Wednesday, July 31, 2013

Woman Power: Louise Nevelson

According to the National Endowment for the Arts, a study completed between 1990 and 2005 showed that the art world remains largely male-dominated. Disheartening news for a young female professional. 

Some interesting numbers:

1990: 50.7% of all visual artists were female, and women held 53.1% of art degrees. Okay.... But 80% of art faculty were males, and male artists received 73% of all art grants or fellowships.
2004:  Of the 415 works on New York’s Museum of Modern Art’s 4th and 5th floors, less than 5% - were by women. Is this a reflection of the past or the present?

2006: Of 297 solo art shows in New York in 2006, only 23% were by women.

Today: Only 4% of museum acquisitions are by women artists. In curated exhibits, museums average about 15% work by women, and .003% minority women. 

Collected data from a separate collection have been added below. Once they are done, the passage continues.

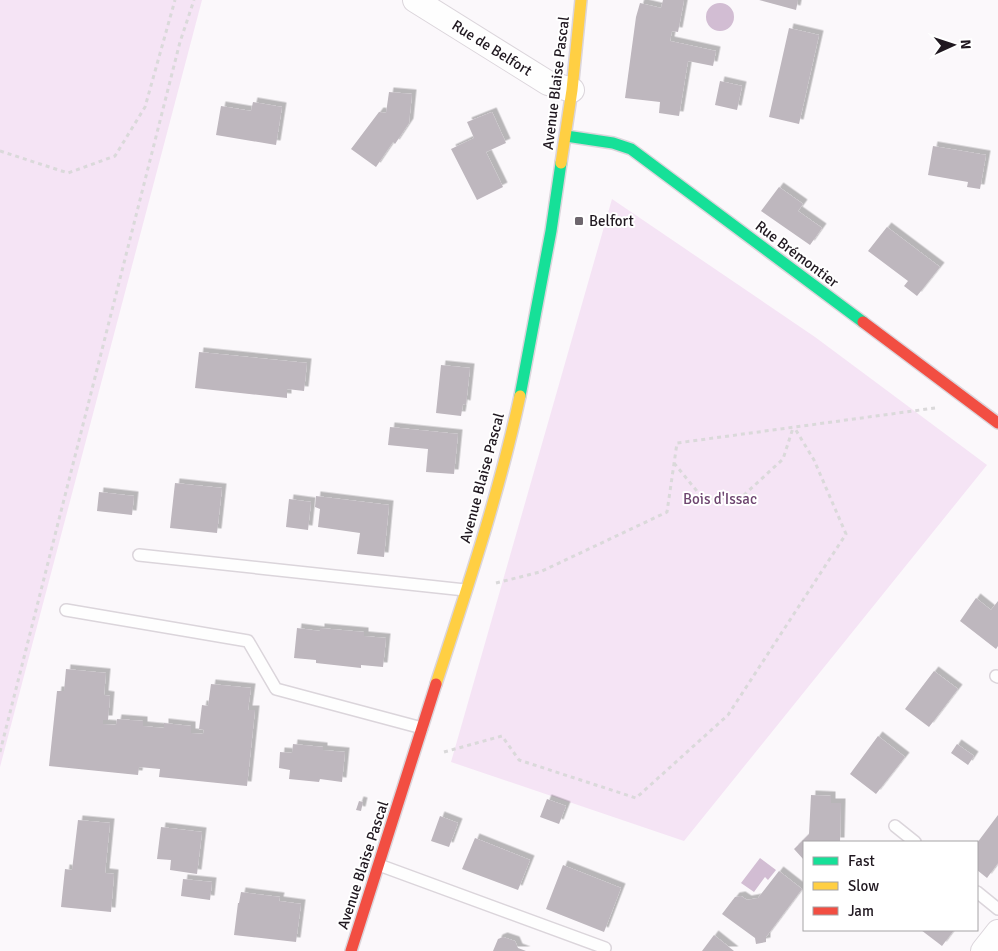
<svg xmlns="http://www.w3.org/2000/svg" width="998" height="951" font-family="Signika,sans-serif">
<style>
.green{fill:#f5e4f5}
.water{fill:#d2bdd3}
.building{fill:#beb7be;filter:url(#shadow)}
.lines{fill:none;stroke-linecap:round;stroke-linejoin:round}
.lane-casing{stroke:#dbd5db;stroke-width:14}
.street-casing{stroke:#dbd5db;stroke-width:26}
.fast-casing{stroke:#dbd5db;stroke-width:14}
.slow-casing{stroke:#dbd5db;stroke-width:14}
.jam-casing{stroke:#dbd5db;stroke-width:14}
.path{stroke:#dad9da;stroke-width:3;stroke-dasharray:4 4;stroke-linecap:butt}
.lane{stroke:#fefefe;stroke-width:11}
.street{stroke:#fefefe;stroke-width:24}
.fast{stroke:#16e098;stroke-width:11}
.slow{stroke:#ffcf43;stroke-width:11}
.jam{stroke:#f24e42;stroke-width:11}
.poi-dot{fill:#6d666d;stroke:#fff;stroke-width:2}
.labels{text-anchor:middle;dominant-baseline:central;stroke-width:4;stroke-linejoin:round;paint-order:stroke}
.street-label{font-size:15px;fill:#201820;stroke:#fff}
.poi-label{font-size:15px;fill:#201820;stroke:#fff;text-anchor:start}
.park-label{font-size:15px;fill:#6e4670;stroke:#fff}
</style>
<defs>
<filter id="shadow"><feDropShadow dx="4.5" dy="-4.5" stdDeviation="0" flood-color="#0004"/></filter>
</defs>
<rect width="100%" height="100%" fill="#fbf8fb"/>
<!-- green -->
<path class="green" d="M 0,0 L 202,0 L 0,767 Z
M 612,199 L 815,337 L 987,465 L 684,841 L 451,762 Z"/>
<!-- water -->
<path class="water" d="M706 17a14 14 0 1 1 28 0a14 14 0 1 1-28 0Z
M 760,858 L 776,870 L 768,880 L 765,877 L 754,892 L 741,883 Z"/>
<!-- building -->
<path class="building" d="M 663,0 L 684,0 L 678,32 L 672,31 L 670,41 L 716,51 L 713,66 L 688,61 L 679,116 L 659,113 L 660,102 L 625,98 L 636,17 L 640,3 L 661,8 Z
M 759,0 L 798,0 L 796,10 Z
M 789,28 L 819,35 L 799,124 L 769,117 Z
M 720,81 L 742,86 L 737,110 L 715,105 Z
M 389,92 L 412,94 L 409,123 L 395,144 L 393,142 L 376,167 L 351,149 L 379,112 L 386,113 Z
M 253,102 L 282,107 L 276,145 L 216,135 L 221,106 L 251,111 Z
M 492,112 L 506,143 L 486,152 L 503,187 L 477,200 L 451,149 L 474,138 L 467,122 Z
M 933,146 L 986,155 L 980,189 L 967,187 L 968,182 L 928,175 Z
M 779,187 L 803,204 L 798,211 L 822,228 L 810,245 L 761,211 Z
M 887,227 L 940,267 L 917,296 L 904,286 L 908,281 L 868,251 Z
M 199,352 L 307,363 L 304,391 L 287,389 L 287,398 L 195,388 Z
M 441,365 L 470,368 L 466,405 L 463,404 L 461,416 L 436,413 Z
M 390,427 L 458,434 L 454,474 L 426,472 L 428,449 L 388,445 Z
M 175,483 L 222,488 L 217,533 L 170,528 Z
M 99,492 L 134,496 L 132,515 L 97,511 Z
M 316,496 L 389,505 L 384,557 L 357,554 L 360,533 L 318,527 L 320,509 L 315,507 Z
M 289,499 L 311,502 L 308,530 L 286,527 Z
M 976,598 L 991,610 L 998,601 L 998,646 L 996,649 L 960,621 Z
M 297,628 L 320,631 L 320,628 L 364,632 L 364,636 L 386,638 L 383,667 L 361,665 L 361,668 L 316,663 L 316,660 L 294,658 Z
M 66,669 L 106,673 L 104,695 L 110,696 L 108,720 L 103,720 L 103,724 L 116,725 L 117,719 L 143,721 L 143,726 L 153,727 L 164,728 L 164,723 L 191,726 L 191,733 L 203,734 L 204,730 L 199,729 L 202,705 L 208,706 L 211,684 L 251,688 L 248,710 L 255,710 L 247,786 L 159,777 L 160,769 L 139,767 L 138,775 L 49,766 L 57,691 L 64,691 Z
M 934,671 L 958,689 L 929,727 L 905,709 Z
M 878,736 L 905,757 L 876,794 L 850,774 Z
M 293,744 L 323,747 L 323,750 L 345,752 L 342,782 L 320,779 L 319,782 L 289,779 L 290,770 L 279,768 L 280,752 L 292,753 Z
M 957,744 L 974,756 L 968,765 L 951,753 Z
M 811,795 L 831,796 L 831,803 L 841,803 L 840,842 L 804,842 L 804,860 L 794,849 L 809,834 Z
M 547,799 L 566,806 L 559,824 L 540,817 Z
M 359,801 L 363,802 L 361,811 L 356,810 Z
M 998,815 L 998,863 L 987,878 L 977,870 L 977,843 Z
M 440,816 L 458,823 L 449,847 L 431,841 Z
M 78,820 L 110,823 L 105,873 L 114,874 L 111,912 L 61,907 L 65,869 L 72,870 Z
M 161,827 L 202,832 L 197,874 L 170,870 L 171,860 L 157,859 Z
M 475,838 L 530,860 L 518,890 L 462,869 Z
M 563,865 L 621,888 L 604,932 L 546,909 Z
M 779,871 L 802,889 L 766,937 L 766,942 L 756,944 L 755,938 L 722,914 L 735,897 L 741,896 L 747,900 L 758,898 Z
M 183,879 L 212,882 L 210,900 L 181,896 Z
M 241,892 L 280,897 L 279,901 L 301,904 L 296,942 L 234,935 L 238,903 L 239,903 Z
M 921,930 L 954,930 L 942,946 Z
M 714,935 L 734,951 L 702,951 Z
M 503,937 L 515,941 L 518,948 L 526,951 L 493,951 L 498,939 Z"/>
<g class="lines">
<defs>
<path id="lane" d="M 139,555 L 465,590
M 66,610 L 248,641 L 276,689 L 422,728
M 996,676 L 998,677
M 895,826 L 915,842
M 379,865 L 605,948
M 977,892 L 998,909"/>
<path id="street" d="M 415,0 L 548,83 L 572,90
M 983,951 L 998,932"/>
<path id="fast" d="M 566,136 L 613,143 L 631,149 L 863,322
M 520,396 L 551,231 L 561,163"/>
<path id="slow" d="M 561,163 L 572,90 L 581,0
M 436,684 C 467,589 499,494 520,396"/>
<path id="jam" d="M 863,322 L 998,423
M 351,951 L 436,684"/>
</defs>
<!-- lane casing -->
<use href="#lane" class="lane-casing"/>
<!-- street casing -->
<use href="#street" class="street-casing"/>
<!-- fast casing -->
<use href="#fast" class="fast-casing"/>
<!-- slow casing -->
<use href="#slow" class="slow-casing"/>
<!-- jam casing -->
<use href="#jam" class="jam-casing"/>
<!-- path -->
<path class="path" d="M 0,151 L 68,173 L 115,156 L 145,107 L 175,0
M 674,463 L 705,501 L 744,495 L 783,459 L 793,428
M 496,583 L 540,572 L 667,512 L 677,443 L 935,408
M 0,752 L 180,42 L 194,0
M 444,752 L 502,736 L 519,760 L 636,798 L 728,715 L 846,534 L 814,460 L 794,427"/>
<!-- lane -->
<use href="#lane" class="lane"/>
<!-- street -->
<use href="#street" class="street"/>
<!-- fast -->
<use href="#fast" class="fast"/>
<!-- slow -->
<use href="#slow" class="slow"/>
<!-- jam -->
<use href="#jam" class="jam"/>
</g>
<!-- markers -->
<rect class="poi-dot" x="574" y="216" width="10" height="10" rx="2.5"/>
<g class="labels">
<!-- street labels -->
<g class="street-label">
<text transform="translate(492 48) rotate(32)">Rue de Belfort</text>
<text transform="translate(556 83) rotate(-83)">Avenue Blaise Pascal</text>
<text transform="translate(797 254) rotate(37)">Rue Brémontier</text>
<text transform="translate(482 478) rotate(-75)">Avenue Blaise Pascal</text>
<text transform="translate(363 865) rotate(-72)">Avenue Blaise Pascal</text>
</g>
<!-- poi labels -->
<g class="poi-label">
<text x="589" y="221">Belfort</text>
</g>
<!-- park labels -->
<g class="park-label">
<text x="720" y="499">Bois d'Issac</text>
</g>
</g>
<!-- legend -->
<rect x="803" y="841" width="175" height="90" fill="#ffffff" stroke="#a6a3a6"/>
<rect x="813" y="857" width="25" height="8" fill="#16e098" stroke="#a6a3a6"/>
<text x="848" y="866" font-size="15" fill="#201820">Fast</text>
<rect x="813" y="882" width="25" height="8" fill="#ffcf43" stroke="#a6a3a6"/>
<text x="848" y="891" font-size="15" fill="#201820">Slow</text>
<rect x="813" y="907" width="25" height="8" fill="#f24e42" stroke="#a6a3a6"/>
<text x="848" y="916" font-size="15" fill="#201820">Jam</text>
<!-- north arrow -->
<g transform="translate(953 45) rotate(87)" stroke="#ffffff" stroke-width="4" paint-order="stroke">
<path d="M0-4L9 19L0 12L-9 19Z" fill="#201820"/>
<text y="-8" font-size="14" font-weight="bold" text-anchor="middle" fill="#201820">N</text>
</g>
</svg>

As I've been researching works in my museum's collection, I've found only a handful of works produced by female artists. But of the handful, I found some incredibly powerful, and inspiring women.
"I am a woman's liberation." -Louise Nevelson
Louise Nevelson rocked my world.
First Personage (1956)
Brooklyn Museum
Nevelson had some serious attitude about life, undoubtedly influenced by major trials and tribulations she faced throughout her life. Moving from Russia to Maine as a child, I can only imagine how bizarre a transition that must of been. The family experienced hardship upon their arrival (umm, I can only picture Maine in the early 20th century as akin to the Yukon...). Nevelson's father, eventually built his career as a lumbaryard realtor and owner.


Sky Cathedral (1958)
Museum of Modern Art
What strikes me about Nevelson is the way she admired her mother, a seemingly eccentric primadonna who paraded around their hometown, Rockland, Maine, dressed in bright colors, heavy makeup, and laden with jewelry. Looking at pictures of Nevelson in her later years, one can see the effects of her mother's influence. I admire Nevelson for moving out of her small hometown, and her motivation to pursue a career in art, a profession that was embedded in taboo and stigmas. Even more, she not only was she living in a land far far away from the dynamic art world, but she was already ostracized in her town as a Jewish Russian immigrant.

Dream Houses XXXIII (1972)
Currier Museum of Art
Her work is mysterious, sensual, and alluring (as I can imagine Nevelson might have been herself). She was working during a period dominated by powerful male artists, and yet her work departed from the work of the other abstract expressionists, like Alexander Calder, David Smith, or Theodore Roszak, all of whom were weilding metal and steel. Nevelson found her medium in wood--a material so embedded in her personal life and which was in part attractive for an artist trying to make ends meet.

Untitled (c. 1985)
Limiting her palette to mostly black (she also worked with white and gold at times), the color was to her the totality--it contained all colors, yet was poised and aristocratic. Black meant the potential for greatness. A NYT review of a show featuring Nevelson's work back in 2007 at the Jewish Museum the geometry of Cubism and the epic scale of Abstract Expressionism with the logic of dreams."